Calamine vs Soft Radiance
Calamine (Farrow & Ball) and Soft Radiance (Jotun) come from different manufacturers. Calamine reads as pink-red, while Soft Radiance reads as beige — two distinct hue families, not close cousins. The 7-point LRV gap — 68 for Calamine vs 61 for Soft Radiance — means Calamine will open up a space more effectively. Both share a warm character, which means they'll respond to light and surrounding materials in similar ways. A ΔE of 12.7 puts these firmly in different territory — two distinct design choices rather than close alternatives. Below you'll find 1 real-room photo comparison where both colors appear side by side, plus 5 simulated room previews.

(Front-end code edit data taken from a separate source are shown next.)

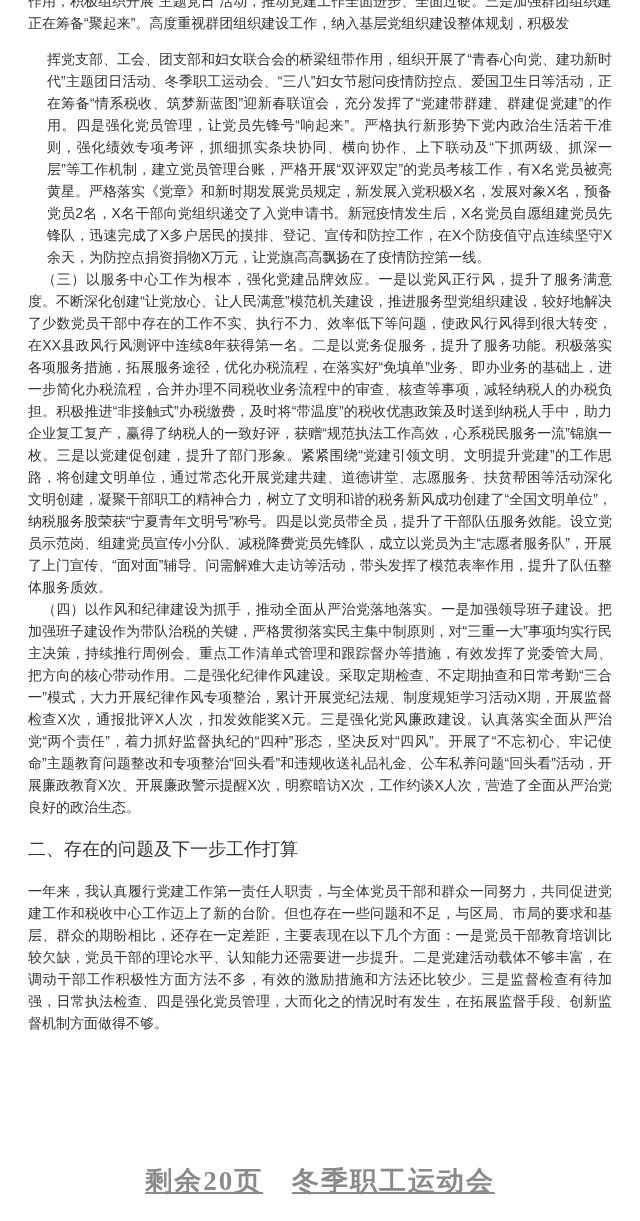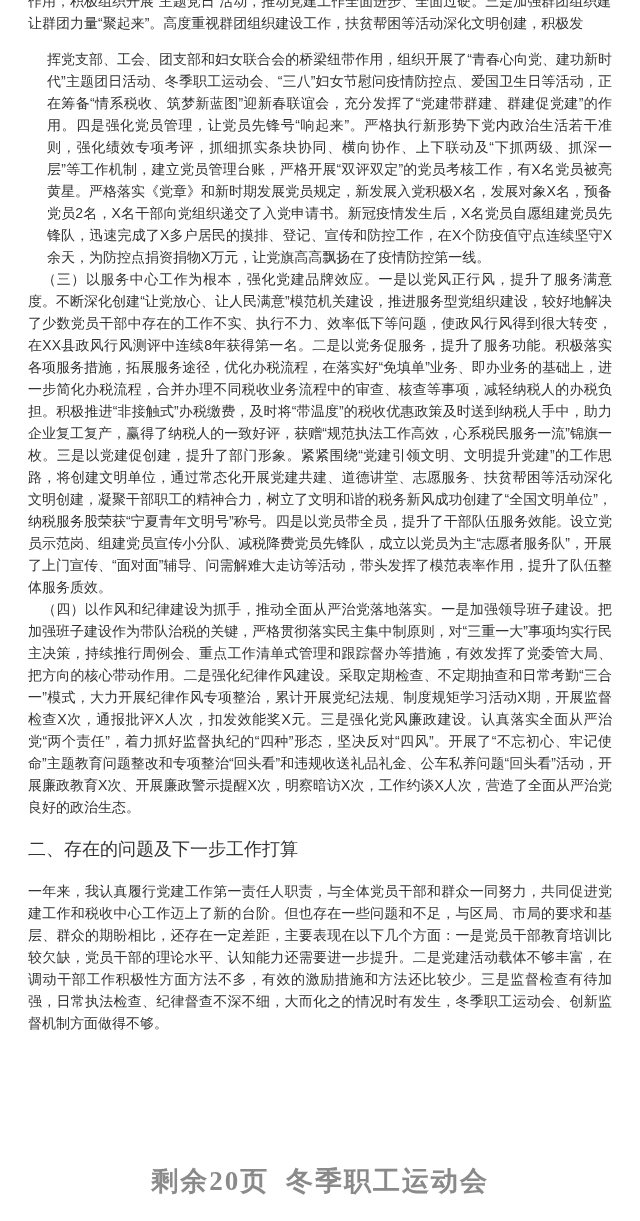--- a/index.html
+++ b/index.html
@@ -60,7 +60,7 @@
     <span class="inner">作用，积极组织开展“主题党日”活动，推动党建工作全面进步、全面过硬。三是加强群团组织建设，</span>
   </div>
 
-  <p class="para">让群团力量“聚起来”。高度重视群团组织建设工作，扶贫帮困等活动深化文明创建，积极发</p>
+  <p class="para">正在筹备“聚起来”。高度重视群团组织建设工作，纳入基层党组织建设整体规划，积极发</p>
 
   <p class="para gap-top">挥党支部、工会、团支部和妇女联合会的桥梁纽带作用，组织开展了“青春心向党、建功新时代”主题团日活动、冬季职工运动会、“三八”妇女节慰问疫情防控点、爱国卫生日等活动，正在筹备“情系税收、筑梦新蓝图”迎新春联谊会，充分发挥了“党建带群建、群建促党建”的作用。四是强化党员管理，让党员先锋号“响起来”。严格执行新形势下党内政治生活若干准则，强化绩效专项考评，抓细抓实条块协同、横向协作、上下联动及“下抓两级、抓深一层”等工作机制，建立党员管理台账，严格开展“双评双定”的党员考核工作，有X名党员被亮黄星。严格落实《党章》和新时期发展党员规定，新发展入党积极X名，发展对象X名，预备党员2名，X名干部向党组织递交了入党申请书。新冠疫情发生后，X名党员自愿组建党员先锋队，迅速完成了X多户居民的摸排、登记、宣传和防控工作，在X个防疫值守点连续坚守X余天，为防控点捐资捐物X万元，让党旗高高飘扬在了疫情防控第一线。</p>
 

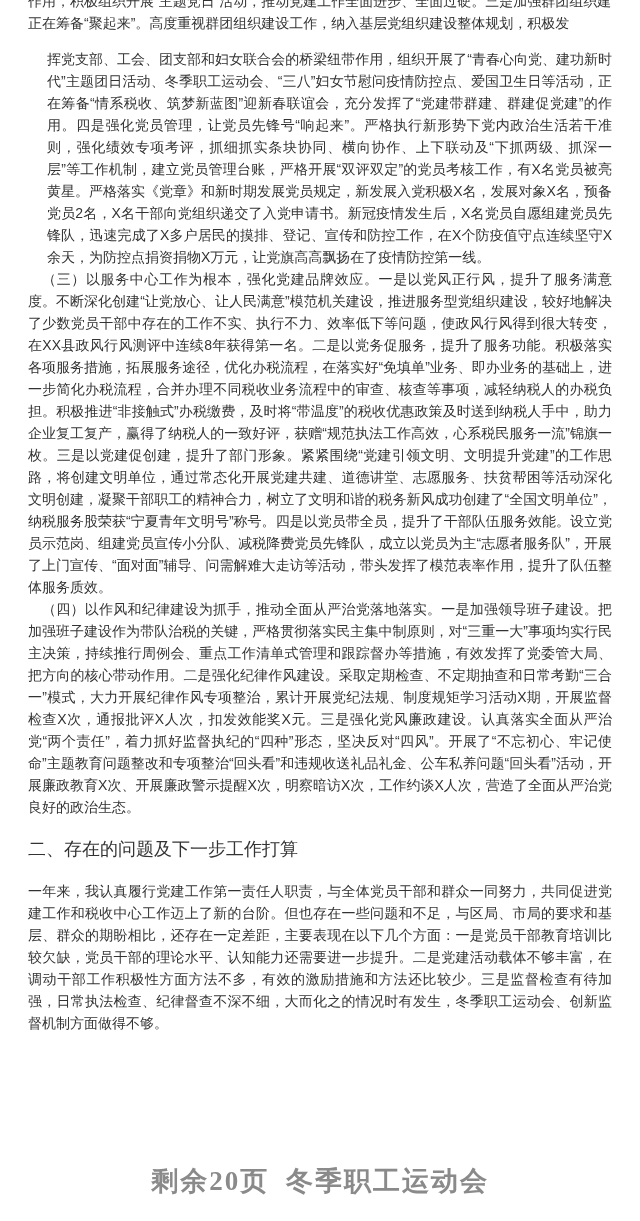--- a/index.html
+++ b/index.html
@@ -70,7 +70,7 @@
 
   <h2 class="section-heading">二、存在的问题及下一步工作打算</h2>
 
-  <p class="para">一年来，我认真履行党建工作第一责任人职责，与全体党员干部和群众一同努力，共同促进党建工作和税收中心工作迈上了新的台阶。但也存在一些问题和不足，与区局、市局的要求和基层、群众的期盼相比，还存在一定差距，主要表现在以下几个方面：一是党员干部教育培训比较欠缺，党员干部的理论水平、认知能力还需要进一步提升。二是党建活动载体不够丰富，在调动干部工作积极性方面方法不多，有效的激励措施和方法还比较少。三是监督检查有待加强，日常执法检查、纪律督查不深不细，大而化之的情况时有发生，冬季职工运动会、创新监督机制方面做得不够。</p>
+  <p class="para">一年来，我认真履行党建工作第一责任人职责，与全体党员干部和群众一同努力，共同促进党建工作和税收中心工作迈上了新的台阶。但也存在一些问题和不足，与区局、市局的要求和基层、群众的期盼相比，还存在一定差距，主要表现在以下几个方面：一是党员干部教育培训比较欠缺，党员干部的理论水平、认知能力还需要进一步提升。二是党建活动载体不够丰富，在调动干部工作积极性方面方法不多，有效的激励措施和方法还比较少。三是监督检查有待加强，日常执法检查、四是强化党员管理，大而化之的情况时有发生，在拓展监督手段、创新监督机制方面做得不够。</p>
 
 </div>
 

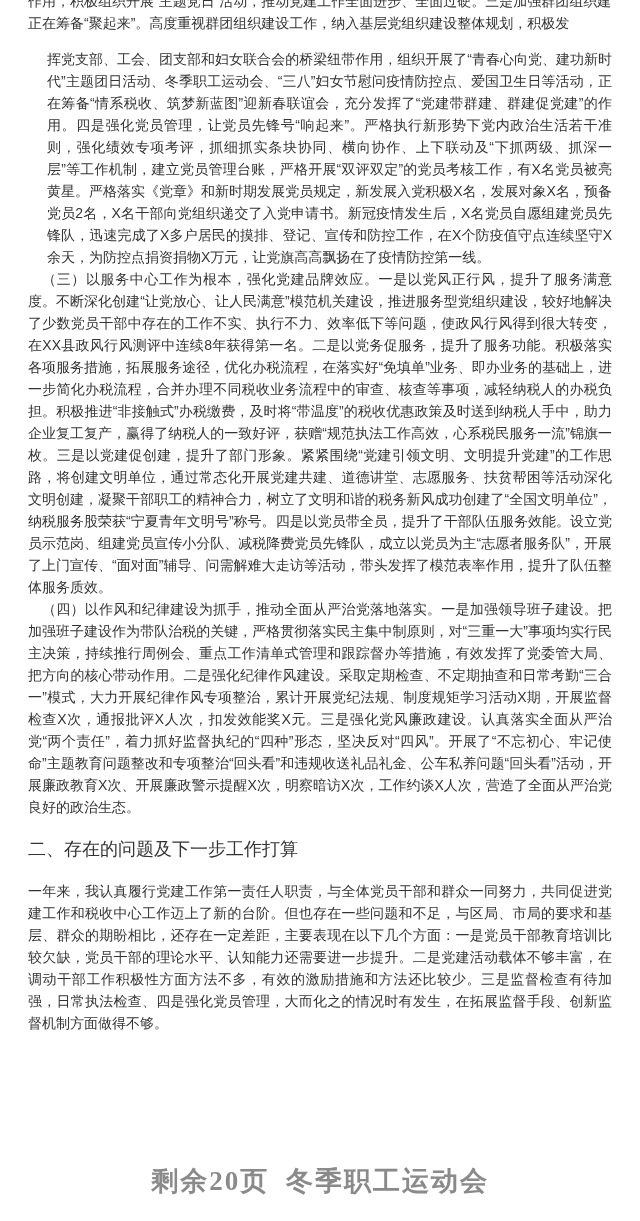--- a/index.html
+++ b/index.html
@@ -49,7 +49,7 @@
     font-family: "Liberation Serif", "DejaVu Serif", serif;
     letter-spacing: 2px;
   }
-  .footer span { margin: 0 4px; }
+  .footer span { margin: 0 10px; text-decoration: underline; }
 </style>
 </head>
 <body>

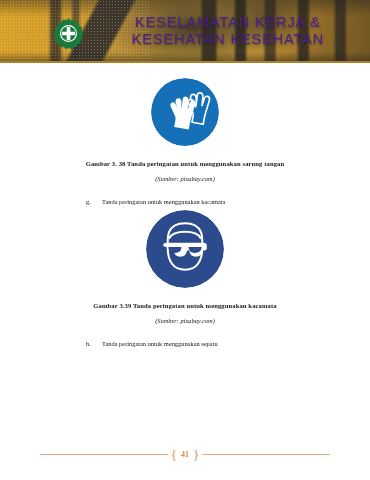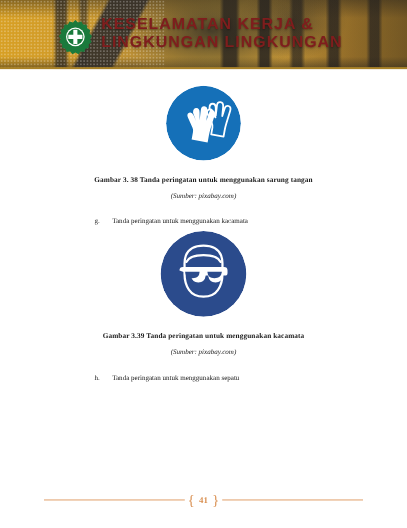--- a/index.html
+++ b/index.html
@@ -102,10 +102,10 @@
     position: absolute;
     left: 92px; top: 14px;
     width: 272px;
-    text-align: left;
-    color: #7f1d1d;
+    text-align: center;
+    color: #4c1d95;
     font-family: "Liberation Sans", sans-serif;
-    font-weight: bold;
+    font-weight: normal;
     font-size: 14.5px;
     letter-spacing: 0.9px;
     line-height: 17px;

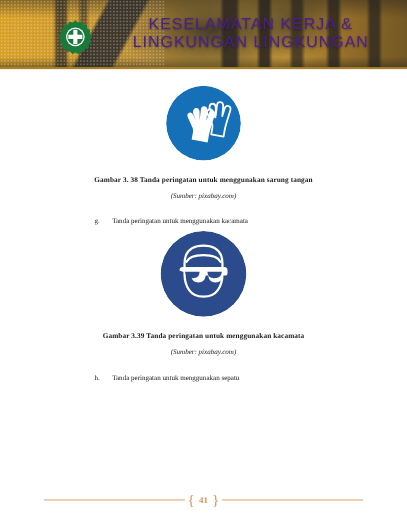--- a/index.html
+++ b/index.html
@@ -228,7 +228,7 @@
 
   <div class="banner-title">
     <span class="l1">KESELAMATAN KERJA &amp;</span>
-    <span class="l2">LINGKUNGAN LINGKUNGAN</span>
+    <span class="l2">KESEHATAN KESEHATAN</span>
   </div>
 
   <div class="banner-bottomline"></div>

Calamine vs Soft Radiance in Real Spaces
1 real room side by side. Seeing Calamine and Soft Radiance in actual rooms makes the difference concrete; browse the spaces below to get a feel for how each color lives on a wall.
Living Room
A living room wall sees more varied light than almost any other surface in the house, which makes the choice between these two more nuanced than a chip suggests. Calamine reads slightly lighter here — a subtle but real difference in how open the space feels.
Color Details
Calamine vs Soft Radiance Simulated Comparison
5 simulated room previews — drag the slider on each to see Calamine on one side and Soft Radiance on the other.
Digital color is approximate. These simulations are generated from the manufacturer's hex values and overlaid on grayscale room photos — your screen's calibration, brightness, and viewing angle all affect how they render. Before committing to either color, test physical samples in your own space under the light you actually live with.
More Calamine comparisons
See how Calamine stacks up against other well-photographed colors across different brands and tones.